[INSTRUCTION A] Which lines of the entries contain the string "name"? Pull out each of them in full, with case counting toward a match.

[EXCERPTED TEXT]
Wednesday, September 14, 2016

Wandering the Golden Path of Healed Emotions

Home 40 years ago.
There are ample opportunities to reflect in the work I’m presently doing.  One location my work takes me to is my place of residence in 1975—a bygone era that is patchy by memory.  As I drove into this area recently there was something incredibly emotional going on within me; a sort of giddy excitement because of the mysteries represented in the anticipated reuniting of me with my memories.  Never does this drive become banal.  It’s always filled with a mind in the eternality of the experienced past.
As I pulled up across the road, noting the house was for sale, I wondered if it was vacant.  It was.  Excitement built within me, because, to the onlooker, I had a reason to be there.  I peered through the lounge room window, and could see through the bare room into the kitchen.  The dimensions I could see made me wonder of the experiences I had with my brothers and parents in those spaces, a time that still seems vague amidst the clarity of certain things of that time—like the precious little box I had that I kept special things in, on my dresser.  I remember the army uniform I got for my eighth birthday.  I think of my youngest brother crawling around the house.  I sense my mother preparing the evening meal.  I recall the fright in me starting school mid-year in a foreign place, much colder and wetter than I was used to, having to make new friends.  And then, back in the present moment, I realise afresh that over forty years have passed us.
An experience like this is a gift.
God has gifted the aged to portions of joy in the everyday of times that have passed.
The older we get the more precious and eternally mysterious is the past.  We can no sooner travel back there than we can fast-forward time, or be in the heavenly realm with Jesus, until that is our time.  Whatever we cannot touch is eternally significant—a distance all too far that evokes within our awareness something piquing wonder.

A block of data
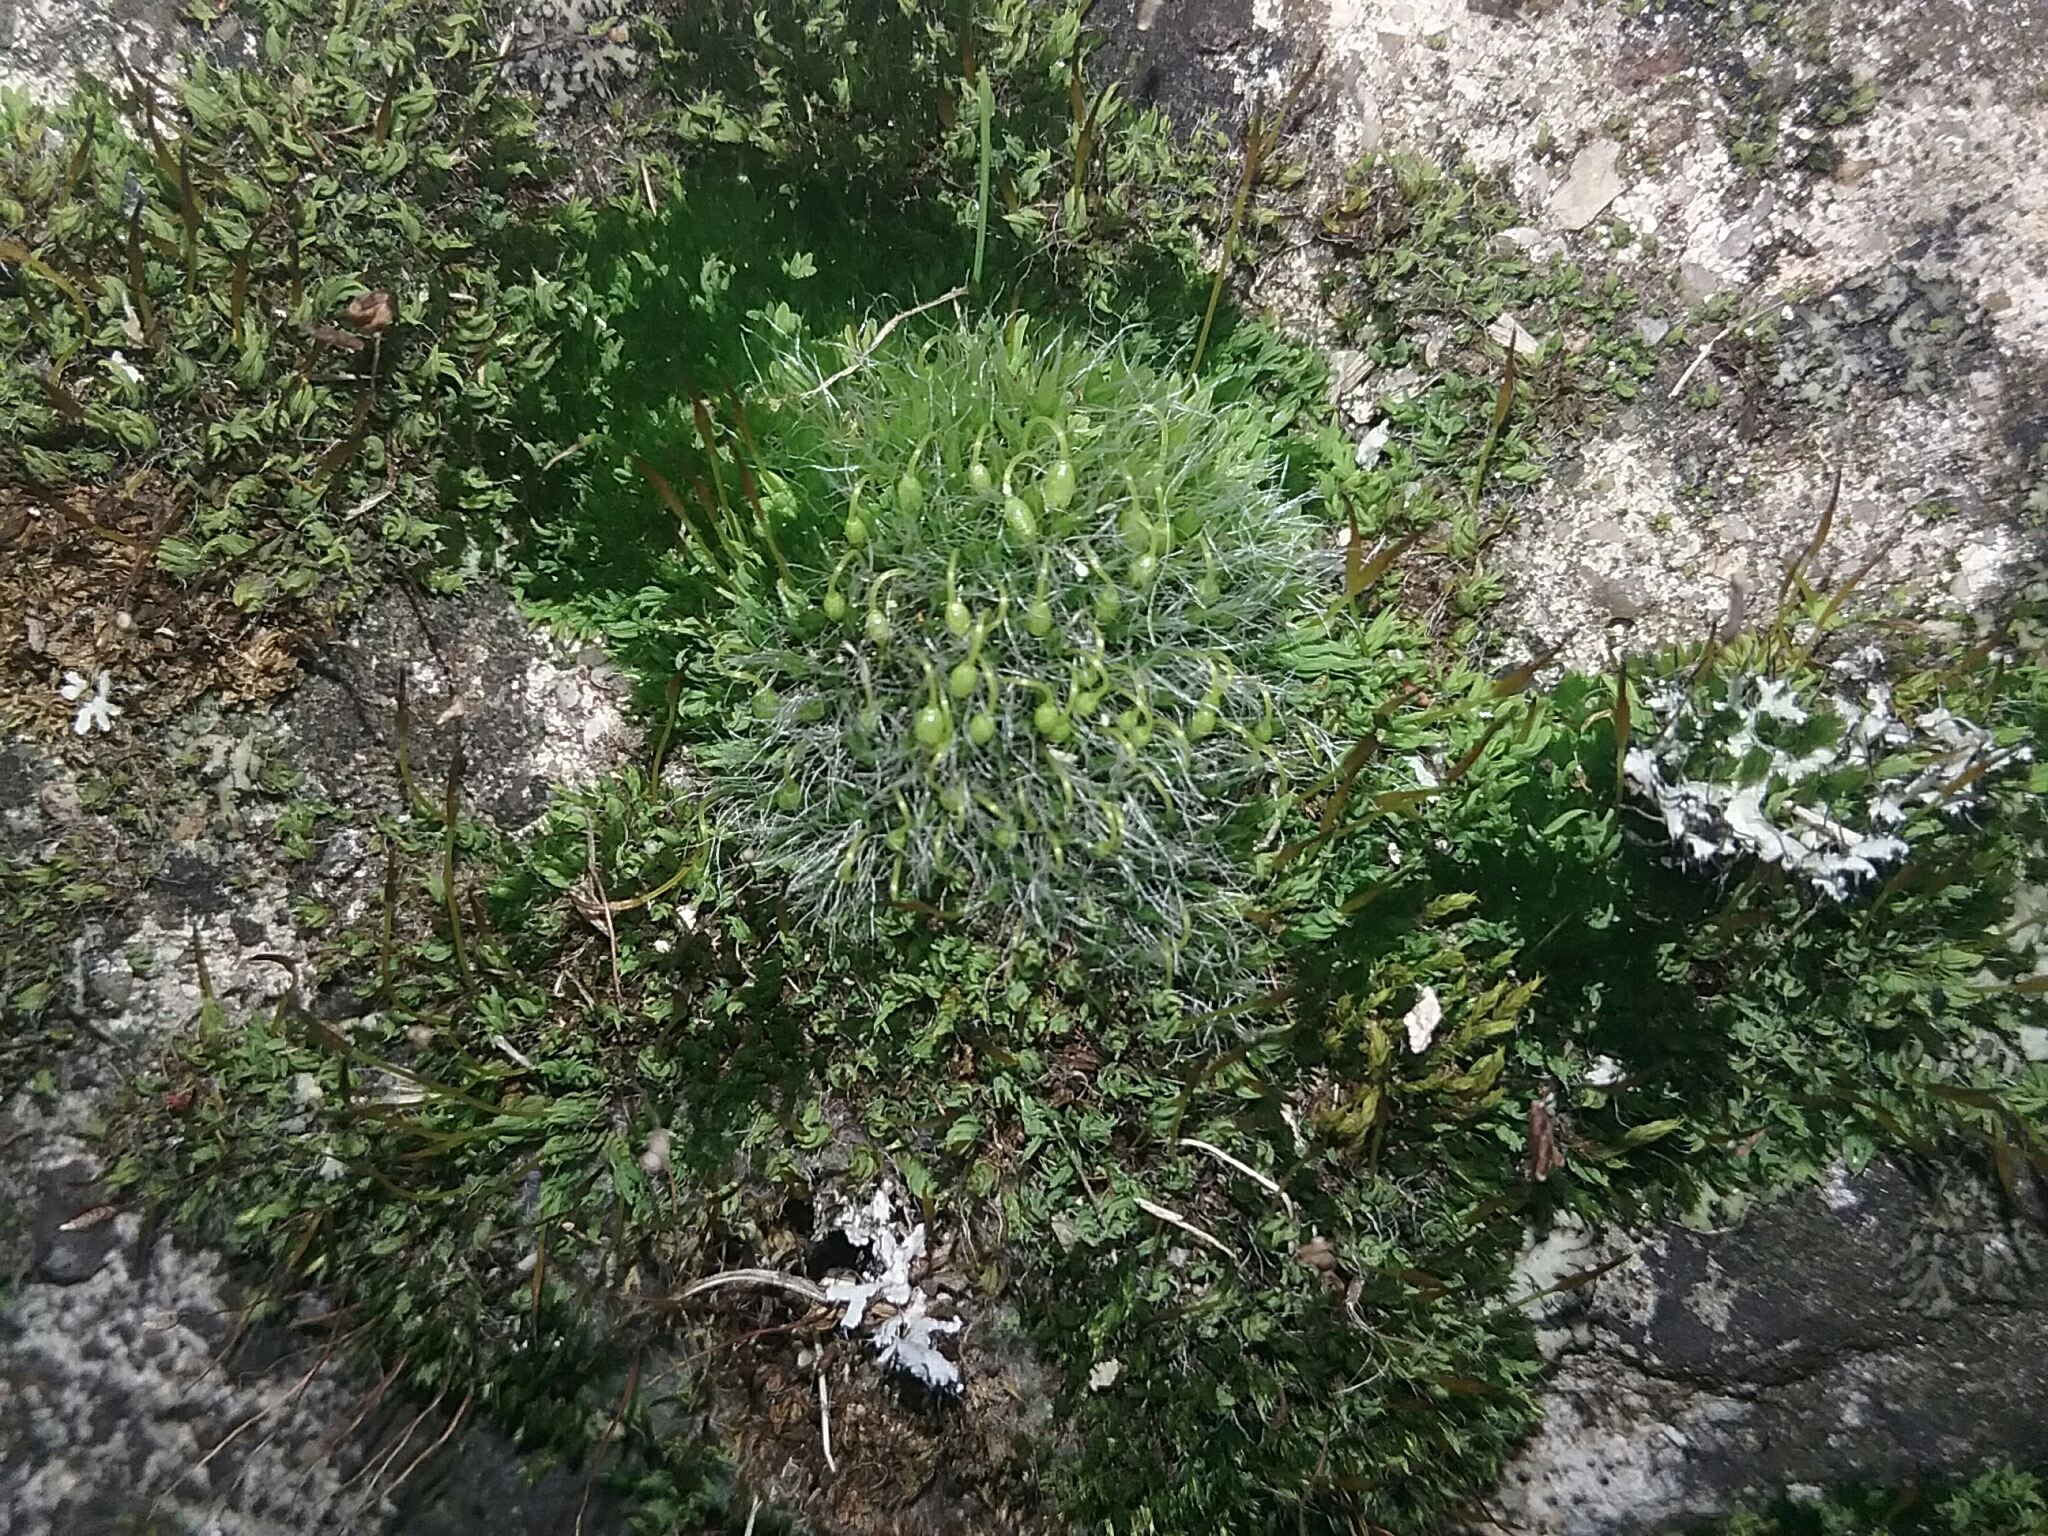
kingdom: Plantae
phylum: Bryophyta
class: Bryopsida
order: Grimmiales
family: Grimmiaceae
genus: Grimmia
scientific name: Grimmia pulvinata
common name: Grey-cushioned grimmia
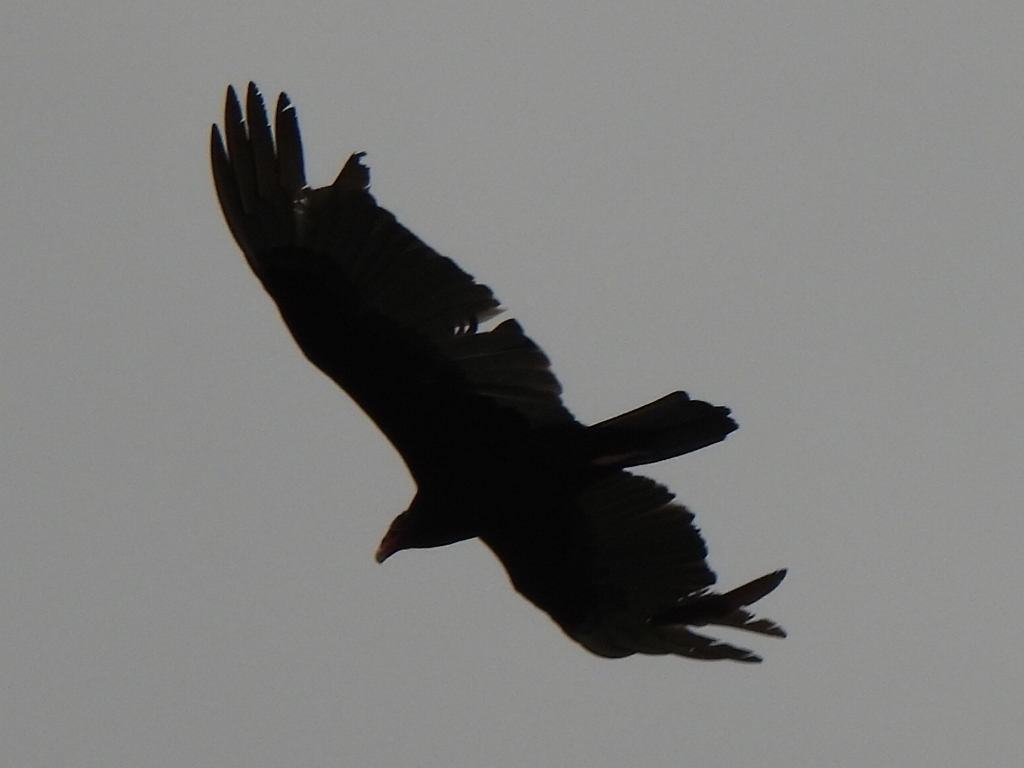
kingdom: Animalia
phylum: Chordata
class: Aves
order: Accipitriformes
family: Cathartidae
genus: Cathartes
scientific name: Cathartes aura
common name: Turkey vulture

[INSTRUCTION B] In the reflection on the childhood home, why did excitement build in the writer on finding the house vacant?

[TASK OUTPUT A]
scientific name: Grimmia pulvinata
common name: Grey-cushioned grimmia
scientific name: Cathartes aura
common name: Turkey vulture

[TASK OUTPUT B] Excitement built because, to the onlooker, the writer had a reason to be there. The house had been noted as being for sale.